The economics literature has shown that moral hazards are more common than usual among complex corporations that are pressured by shareholders to take risks for profit purposes, and in industries dominated by natural monopolies or oligopolies (Laffont, 1995, pp. 319–320). The telecommunications industry exhibits both of these characteristics. Large corporations are also expected to make large profits in ways that conflict with risk reduction efforts in non-economic areas like environmental compliance, while the structure of such corporations reduces the ability of managers to oversee the environmental activities of workers at the level needed to prevent damage before it occurs (Gabel & Sinclair-Desgagné, 1993, pp. 229–233).

These are traditional reasons for regulatory oversight of corporations and industries, and such oversight has been lacking for the use of publicly owned lands by telecom firms. Well-designed public policy is necessary in any advanced society, especially for practices that create moral hazards and principal-agent problems (Bergman & Lane, 1990, p. 339). Oversight of corporate actors (“agents”) will discourage them from hiding information, which in turn gives them an advantage over the contractual relationship; regulators (“principals”) could level the informational playing field with incentives and rewards for behaving equitably (Hiriart & Martimort, 2004, pp. 4–5). This article also positions the FCC as a somewhat aloof player in the principal-agent problem of telecom land usage, and this increases the distance and misunderstandings between the ultimate regulator (the FCC) and the ultimate sufferers of land use inequities (citizens), with the potential intermediary (local government) largely cut out of the process. This type of fractured arrangement is known to induce additional moral hazards as well (Bergman & Lane, 1990, p. 345).

This problem can be addressed with stronger institutional oversight (Braun & Guston, 2003, p. 303). Such oversight has been found to be particularly effective in encouraging firms to manage their environmental impact by reducing their temptations to engage in risky behavior (Gabel & Sinclair-Desgagné, 1993, pp. 238–239). This article recommends that FCC regulations regarding usage of public lands for advanced network construction should acknowledge the needs of affected landowners and local communities. This can be accomplished with a replacement of Section 253 of the Telecommunications Act, or at least a softer interpretation of it. This may require Congressional action.

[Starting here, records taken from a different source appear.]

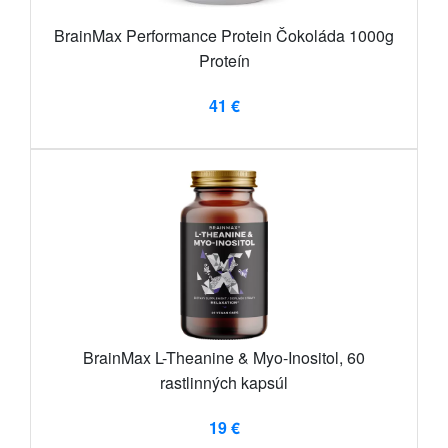
BrainMax Performance Protein Čokoláda 1000g
Proteín
41 €
BrainMax L-Theanine & Myo-Inositol, 60
rastlinných kapsúl
19 €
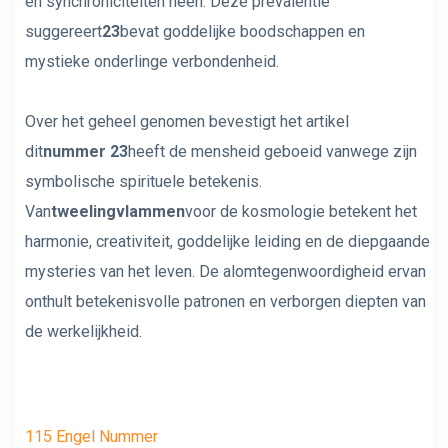
en synchroniciteiten heen. Deze prevalentie
suggereert
23
bevat goddelijke boodschappen en
mystieke onderlinge verbondenheid.
Over het geheel genomen bevestigt het artikel
dit
nummer 23
heeft de mensheid geboeid vanwege zijn
symbolische spirituele betekenis.
Van
tweelingvlammen
voor de kosmologie betekent het
harmonie, creativiteit, goddelijke leiding en de diepgaande
mysteries van het leven. De alomtegenwoordigheid ervan
onthult betekenisvolle patronen en verborgen diepten van
de werkelijkheid.
115 Engel Nummer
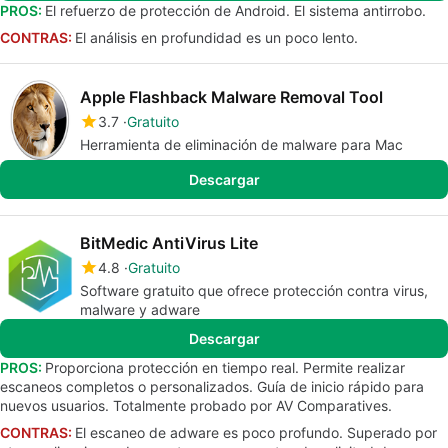
PROS:
El refuerzo de protección de Android. El sistema antirrobo.
CONTRAS:
El análisis en profundidad es un poco lento.
Apple Flashback Malware Removal Tool
3.7
Gratuito
Herramienta de eliminación de malware para Mac
Descargar
BitMedic AntiVirus Lite
4.8
Gratuito
Software gratuito que ofrece protección contra virus,
malware y adware
Descargar
PROS:
Proporciona protección en tiempo real. Permite realizar
escaneos completos o personalizados. Guía de inicio rápido para
nuevos usuarios. Totalmente probado por AV Comparatives.
CONTRAS:
El escaneo de adware es poco profundo. Superado por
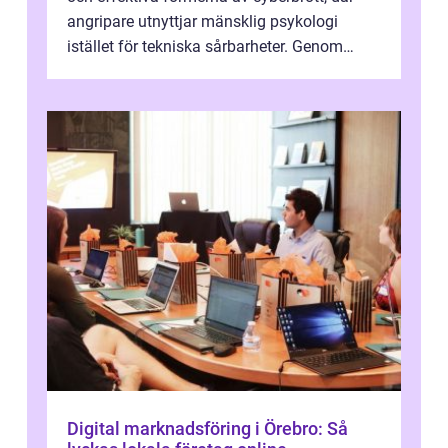
angripare utnyttjar mänsklig psykologi
istället för tekniska sårbarheter. Genom
man...
Digital marknadsföring i Örebro: Så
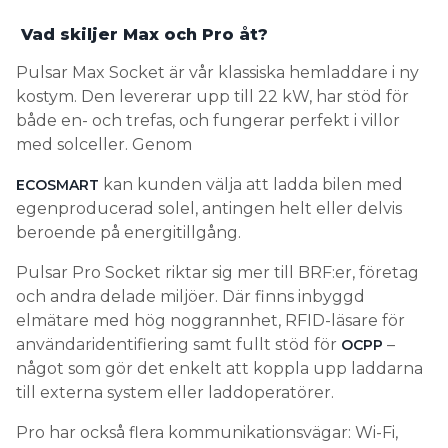
Vad skiljer Max och Pro åt?
Pulsar Max Socket är vår klassiska hemladdare i ny
kostym. Den levererar upp till 22 kW, har stöd för
både en- och trefas, och fungerar perfekt i villor
med solceller. Genom
kan kunden välja att ladda bilen med
ECOSMART
egenproducerad solel, antingen helt eller delvis
beroende på energitillgång.
Pulsar Pro Socket riktar sig mer till BRF:er, företag
och andra delade miljöer. Där finns inbyggd
elmätare med hög noggrannhet, RFID-läsare för
användaridentifiering samt fullt stöd för
–
OCPP
något som gör det enkelt att koppla upp laddarna
till externa system eller laddoperatörer.
Pro har också flera kommunikationsvägar: Wi-Fi,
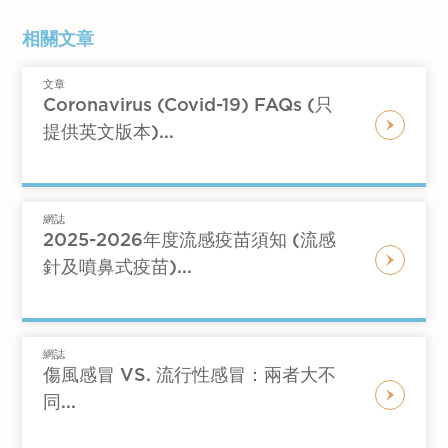
然上升到39℃以上，數小時後體溫恢復正
能是身體正在與一種嚴重的感染或其他疾
抵抗感染。同時，要確保充足的水分攝
隨著其他症狀，如喉嚨痛、咳嗽（痰有機
免疫系統的效能，抑制病原體的生長。
重要的。在大多數情況下，較低的發燒可以通過
發燒沖熱水涼有用嗎？
常。之後間歇數小時或一兩日後體溫會再
病作鬥爭的信號。
入，以避免脫水。
會呈現濃性的黃色）、頭痛和肌肉疼痛。
相關文章
自我照顧措施來管理，但在某些情況下，尋求醫
次飆升，反覆發作。
嚴重的症狀：
如果發燒伴隨著嚴重的症
保持室溫舒適：
保持室溫涼爽且通風良
正確答案是，要泡溫水，不是熱水，更加不是冷
細菌性發燒：
細菌感染也是常見的發燒原
療專業人士的建議和治療是必要的。記住，如果
回歸熱（relapsing fever）
：類似間歇
狀，如嚴重的頭痛、呼吸困難、胸痛、意
好，穿著輕便服裝可以幫助降低體溫。
文章
水澡，因為冷水只會令病人皮膚皮膚表面毛細孔
因。例如，鏈球菌感染可能導致扁桃腺
您有任何疑問或擔憂，請隨時向醫生尋求幫助。
Coronavirus (Covid-19) FAQs (只
熱，但高燒可以持續數日後降至正常，經
識模糊或持續嘔吐等，應該立即就醫。
服用退燒藥：
您可以使用非處方的退燒藥
及微血管快速收縮，不利身體的核心溫度散溫。
炎，並引起高燒、喉嚨痛和咳嗽（沒有咳
提供英文版本)...
過若干時間又重新發燒，持續數日後體溫
年幼的兒童：
對於年幼的兒童，特別是三
物，如布洛芬或扑热息痛，來緩解發燒和
濃性痰）等症狀。其他細菌感染，如尿道
又恢復正常。
個月以下的嬰兒，即使是較低的發燒也可
不適。但在使用任何藥物之前，請先閱讀
感染和肺炎，也可能引起發燒。
能需要尋求醫療建議。兒科醫生可以評估
並遵從使用說明，或咨詢醫生或藥劑師的
寄生蟲感染：
某些寄生蟲感染，如瘧疾，
持續高燒不退如何是好？
發燒的原因並提供適當的治療。
建議。
網誌
也可能引起發燒。這些感染通常與蚊子或
如上文所說，發燒是一種身體對疾病的一種反
2025-2026年度流感疫苗須知 (流感
免疫系統問題：
如果您有免疫系統問題，
注意症狀變化：
監測任何症狀的變化，如
其他昆蟲的咬傷有關。
應，代表身體某處出現了問題。持續高燒不退，
針及噴鼻式疫苗)...
例如接受器官移植、進行化療或患有
發燒的持續時間、症狀的嚴重程度以及其
藥物引起的發燒：
某些藥物可能引起過敏
應該立即求醫去找出病因。
HIV/AIDS等，較低的發燒也可能需要尋求
他相關症狀的出現。
反應或其他不良反應，導致發燒。
醫療建議。
其他原因：
還有其他一些原因可能導致發
其他症狀：
如果發燒伴隨著其他嚴重症
網誌
燒，如免疫系統疾病、腫瘤和內分泌失調
發燒侷一身汗有用嗎
傷風感冒 VS. 流行性感冒：兩者大不
狀，如嚴重的腹痛、皮疹、關節疼痛或血
等。
同...
穿著太多衣服/被子也會令體溫上升，出太多汗
尿等，應該立即尋求醫療幫助。
也會令我們脫水，不利身體降溫。我們會建議穿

By requiring the needs of the network and of telecom firms to be considered first in any local land use regulation, the concerns of local governments – who are much more knowledgeable about local conditions and the interests of citizens – are frozen out of the process almost a priori. This regulatory pattern incentivizes firms to never consider any interests other than their own when they use publicly owned lands. While few well-managed firms will succumb to the temptation, history shows that some might, and the effects must be suffered by everyone else. A possible solution is to encourage more equitable viewpoints on the American telecommunications regulations that enable the discrepancies of knowledge and power embodied in the principal-agent relationship at hand, which in turn will reduce the possible moral hazard of risky land use by one party who knows that someone else will have to deal with the consequences.